**What to produce**.
Return every line of the listing exactly as written.

### Input data

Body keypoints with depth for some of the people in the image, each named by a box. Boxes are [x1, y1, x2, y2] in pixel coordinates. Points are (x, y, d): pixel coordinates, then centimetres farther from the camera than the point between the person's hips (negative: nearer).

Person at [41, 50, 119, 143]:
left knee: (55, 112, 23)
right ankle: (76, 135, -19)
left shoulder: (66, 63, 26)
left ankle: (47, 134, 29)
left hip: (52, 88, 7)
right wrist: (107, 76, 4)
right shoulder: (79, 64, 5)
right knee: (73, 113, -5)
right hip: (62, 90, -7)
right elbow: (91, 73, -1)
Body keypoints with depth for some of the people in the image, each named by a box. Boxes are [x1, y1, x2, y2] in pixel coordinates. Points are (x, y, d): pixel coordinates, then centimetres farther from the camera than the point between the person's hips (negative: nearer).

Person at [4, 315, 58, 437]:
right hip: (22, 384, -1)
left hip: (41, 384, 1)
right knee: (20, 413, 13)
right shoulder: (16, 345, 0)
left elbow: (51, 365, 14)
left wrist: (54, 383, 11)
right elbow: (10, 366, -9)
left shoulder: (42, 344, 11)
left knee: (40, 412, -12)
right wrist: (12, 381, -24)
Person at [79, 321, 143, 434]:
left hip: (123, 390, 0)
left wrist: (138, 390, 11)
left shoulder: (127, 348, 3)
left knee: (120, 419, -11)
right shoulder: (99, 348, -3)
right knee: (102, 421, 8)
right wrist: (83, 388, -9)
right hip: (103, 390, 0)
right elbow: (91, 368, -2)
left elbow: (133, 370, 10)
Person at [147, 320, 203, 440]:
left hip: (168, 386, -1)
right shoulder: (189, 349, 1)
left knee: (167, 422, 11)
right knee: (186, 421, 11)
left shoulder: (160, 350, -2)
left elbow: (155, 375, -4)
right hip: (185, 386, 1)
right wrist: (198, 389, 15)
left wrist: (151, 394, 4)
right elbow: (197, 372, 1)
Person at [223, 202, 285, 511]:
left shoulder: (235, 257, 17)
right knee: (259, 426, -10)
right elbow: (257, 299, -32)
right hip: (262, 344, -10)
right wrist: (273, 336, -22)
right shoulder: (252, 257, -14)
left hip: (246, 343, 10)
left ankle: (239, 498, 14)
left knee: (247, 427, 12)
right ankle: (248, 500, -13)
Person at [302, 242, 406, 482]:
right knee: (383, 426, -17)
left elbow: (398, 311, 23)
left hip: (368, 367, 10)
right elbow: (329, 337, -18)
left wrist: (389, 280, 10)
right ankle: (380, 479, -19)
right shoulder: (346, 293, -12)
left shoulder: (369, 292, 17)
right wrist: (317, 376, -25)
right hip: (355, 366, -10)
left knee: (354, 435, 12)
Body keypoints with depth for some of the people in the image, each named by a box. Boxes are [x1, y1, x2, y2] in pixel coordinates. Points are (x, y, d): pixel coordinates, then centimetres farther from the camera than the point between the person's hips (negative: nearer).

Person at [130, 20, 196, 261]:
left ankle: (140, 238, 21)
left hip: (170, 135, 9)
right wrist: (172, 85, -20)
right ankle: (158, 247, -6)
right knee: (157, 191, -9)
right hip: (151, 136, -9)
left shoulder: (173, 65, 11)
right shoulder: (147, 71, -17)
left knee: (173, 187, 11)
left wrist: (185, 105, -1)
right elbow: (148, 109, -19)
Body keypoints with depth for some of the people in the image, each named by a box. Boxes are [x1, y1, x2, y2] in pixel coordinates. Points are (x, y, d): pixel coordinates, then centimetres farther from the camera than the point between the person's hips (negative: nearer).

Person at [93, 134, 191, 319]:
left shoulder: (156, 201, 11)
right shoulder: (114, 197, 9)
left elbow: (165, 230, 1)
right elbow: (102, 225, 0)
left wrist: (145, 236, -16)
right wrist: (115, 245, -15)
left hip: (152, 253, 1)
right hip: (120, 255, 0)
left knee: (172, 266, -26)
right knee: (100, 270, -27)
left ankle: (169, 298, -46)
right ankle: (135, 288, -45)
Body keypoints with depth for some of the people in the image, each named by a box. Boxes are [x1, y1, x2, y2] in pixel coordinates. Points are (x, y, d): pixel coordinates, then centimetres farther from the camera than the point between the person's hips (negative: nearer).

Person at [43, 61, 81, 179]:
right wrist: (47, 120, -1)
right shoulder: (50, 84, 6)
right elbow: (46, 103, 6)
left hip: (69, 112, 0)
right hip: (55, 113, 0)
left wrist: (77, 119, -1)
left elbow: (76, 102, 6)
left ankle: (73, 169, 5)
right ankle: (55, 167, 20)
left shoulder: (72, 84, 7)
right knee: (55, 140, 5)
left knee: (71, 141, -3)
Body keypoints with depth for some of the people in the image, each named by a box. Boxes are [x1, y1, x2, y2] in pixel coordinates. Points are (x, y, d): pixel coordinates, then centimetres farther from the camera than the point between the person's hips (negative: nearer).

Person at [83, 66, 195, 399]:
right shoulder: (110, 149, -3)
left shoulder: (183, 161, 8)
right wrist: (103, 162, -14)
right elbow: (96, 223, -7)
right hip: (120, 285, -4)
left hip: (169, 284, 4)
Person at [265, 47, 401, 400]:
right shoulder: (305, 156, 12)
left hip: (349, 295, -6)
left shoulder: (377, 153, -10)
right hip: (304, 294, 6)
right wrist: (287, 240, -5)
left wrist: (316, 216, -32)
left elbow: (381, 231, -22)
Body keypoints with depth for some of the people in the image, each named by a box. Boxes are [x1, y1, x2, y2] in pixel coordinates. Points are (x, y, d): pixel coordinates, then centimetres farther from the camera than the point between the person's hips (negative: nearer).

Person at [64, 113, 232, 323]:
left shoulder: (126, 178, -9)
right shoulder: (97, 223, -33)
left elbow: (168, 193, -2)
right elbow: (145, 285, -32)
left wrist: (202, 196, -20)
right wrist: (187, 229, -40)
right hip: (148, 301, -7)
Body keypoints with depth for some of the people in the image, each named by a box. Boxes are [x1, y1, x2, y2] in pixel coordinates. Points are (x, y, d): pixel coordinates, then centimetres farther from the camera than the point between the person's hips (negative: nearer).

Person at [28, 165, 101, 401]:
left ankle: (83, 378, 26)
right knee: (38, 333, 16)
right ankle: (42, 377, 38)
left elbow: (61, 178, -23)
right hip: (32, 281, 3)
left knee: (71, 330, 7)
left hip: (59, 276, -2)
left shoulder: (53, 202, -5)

######

**Response to this exercise**.
Body keypoints with depth for some of the people in the image, each named by a box. Boxes are [x1, y1, x2, y2] in pixel coordinates. Points are (x, y, d): pixel coordinates, then centimetres farther from the camera than the point between the person's hips (negative: nearer).

Person at [41, 50, 119, 143]:
left knee: (55, 112, 23)
right ankle: (76, 135, -19)
left shoulder: (66, 63, 26)
left ankle: (47, 134, 29)
left hip: (52, 88, 7)
right wrist: (107, 76, 4)
right shoulder: (79, 64, 5)
right knee: (73, 113, -5)
right hip: (62, 90, -7)
right elbow: (91, 73, -1)
Body keypoints with depth for some of the people in the image, each named by a box. Boxes are [x1, y1, x2, y2] in pixel coordinates. Points are (x, y, d): pixel coordinates, then centimetres farther from the camera than the point between the person's hips (negative: nearer).

Person at [4, 315, 58, 437]:
right hip: (22, 384, -1)
left hip: (41, 384, 1)
right knee: (20, 413, 13)
right shoulder: (16, 345, 0)
left elbow: (51, 365, 14)
left wrist: (54, 383, 11)
right elbow: (10, 366, -9)
left shoulder: (42, 344, 11)
left knee: (40, 412, -12)
right wrist: (12, 381, -24)
Person at [79, 321, 143, 434]:
left hip: (123, 390, 0)
left wrist: (138, 390, 11)
left shoulder: (127, 348, 3)
left knee: (120, 419, -11)
right shoulder: (99, 348, -3)
right knee: (102, 421, 8)
right wrist: (83, 388, -9)
right hip: (103, 390, 0)
right elbow: (91, 368, -2)
left elbow: (133, 370, 10)
Person at [147, 320, 203, 440]:
left hip: (168, 386, -1)
right shoulder: (189, 349, 1)
left knee: (167, 422, 11)
right knee: (186, 421, 11)
left shoulder: (160, 350, -2)
left elbow: (155, 375, -4)
right hip: (185, 386, 1)
right wrist: (198, 389, 15)
left wrist: (151, 394, 4)
right elbow: (197, 372, 1)
Person at [223, 202, 285, 511]:
left shoulder: (235, 257, 17)
right knee: (259, 426, -10)
right elbow: (257, 299, -32)
right hip: (262, 344, -10)
right wrist: (273, 336, -22)
right shoulder: (252, 257, -14)
left hip: (246, 343, 10)
left ankle: (239, 498, 14)
left knee: (247, 427, 12)
right ankle: (248, 500, -13)
Person at [302, 242, 406, 482]:
right knee: (383, 426, -17)
left elbow: (398, 311, 23)
left hip: (368, 367, 10)
right elbow: (329, 337, -18)
left wrist: (389, 280, 10)
right ankle: (380, 479, -19)
right shoulder: (346, 293, -12)
left shoulder: (369, 292, 17)
right wrist: (317, 376, -25)
right hip: (355, 366, -10)
left knee: (354, 435, 12)
Body keypoints with depth for some of the people in the image, each named by a box. Boxes are [x1, y1, x2, y2] in pixel coordinates. Points are (x, y, d): pixel coordinates, then centimetres farther from the camera than the point between the person's hips (negative: nearer).

Person at [130, 20, 196, 261]:
left ankle: (140, 238, 21)
left hip: (170, 135, 9)
right wrist: (172, 85, -20)
right ankle: (158, 247, -6)
right knee: (157, 191, -9)
right hip: (151, 136, -9)
left shoulder: (173, 65, 11)
right shoulder: (147, 71, -17)
left knee: (173, 187, 11)
left wrist: (185, 105, -1)
right elbow: (148, 109, -19)
Body keypoints with depth for some of the people in the image, each named by a box. Boxes are [x1, y1, x2, y2] in pixel coordinates. Points are (x, y, d): pixel coordinates, then centimetres farther from the camera than the point between the person's hips (negative: nearer).

Person at [93, 134, 191, 319]:
left shoulder: (156, 201, 11)
right shoulder: (114, 197, 9)
left elbow: (165, 230, 1)
right elbow: (102, 225, 0)
left wrist: (145, 236, -16)
right wrist: (115, 245, -15)
left hip: (152, 253, 1)
right hip: (120, 255, 0)
left knee: (172, 266, -26)
right knee: (100, 270, -27)
left ankle: (169, 298, -46)
right ankle: (135, 288, -45)
Body keypoints with depth for some of the people in the image, each named by a box. Boxes are [x1, y1, x2, y2] in pixel coordinates. Points are (x, y, d): pixel coordinates, then centimetres farther from the camera than the point between the person's hips (negative: nearer).

Person at [43, 61, 81, 179]:
right wrist: (47, 120, -1)
right shoulder: (50, 84, 6)
right elbow: (46, 103, 6)
left hip: (69, 112, 0)
right hip: (55, 113, 0)
left wrist: (77, 119, -1)
left elbow: (76, 102, 6)
left ankle: (73, 169, 5)
right ankle: (55, 167, 20)
left shoulder: (72, 84, 7)
right knee: (55, 140, 5)
left knee: (71, 141, -3)
Body keypoints with depth for some of the people in the image, each named by a box. Boxes are [x1, y1, x2, y2] in pixel coordinates. Points are (x, y, d): pixel coordinates, then centimetres farther from the camera than the point between the person's hips (negative: nearer).

Person at [83, 66, 195, 399]:
right shoulder: (110, 149, -3)
left shoulder: (183, 161, 8)
right wrist: (103, 162, -14)
right elbow: (96, 223, -7)
right hip: (120, 285, -4)
left hip: (169, 284, 4)
Person at [265, 47, 401, 400]:
right shoulder: (305, 156, 12)
left hip: (349, 295, -6)
left shoulder: (377, 153, -10)
right hip: (304, 294, 6)
right wrist: (287, 240, -5)
left wrist: (316, 216, -32)
left elbow: (381, 231, -22)
Body keypoints with depth for some of the people in the image, each named by a box. Boxes are [x1, y1, x2, y2] in pixel coordinates. Points are (x, y, d): pixel coordinates, then centimetres farther from the camera than the point between the person's hips (negative: nearer).

Person at [64, 113, 232, 323]:
left shoulder: (126, 178, -9)
right shoulder: (97, 223, -33)
left elbow: (168, 193, -2)
right elbow: (145, 285, -32)
left wrist: (202, 196, -20)
right wrist: (187, 229, -40)
right hip: (148, 301, -7)
Body keypoints with depth for some of the people in the image, each named by a box. Boxes are [x1, y1, x2, y2] in pixel coordinates. Points are (x, y, d): pixel coordinates, then centimetres farther from the camera than the point between the person's hips (negative: nearer).

Person at [28, 165, 101, 401]:
left ankle: (83, 378, 26)
right knee: (38, 333, 16)
right ankle: (42, 377, 38)
left elbow: (61, 178, -23)
right hip: (32, 281, 3)
left knee: (71, 330, 7)
left hip: (59, 276, -2)
left shoulder: (53, 202, -5)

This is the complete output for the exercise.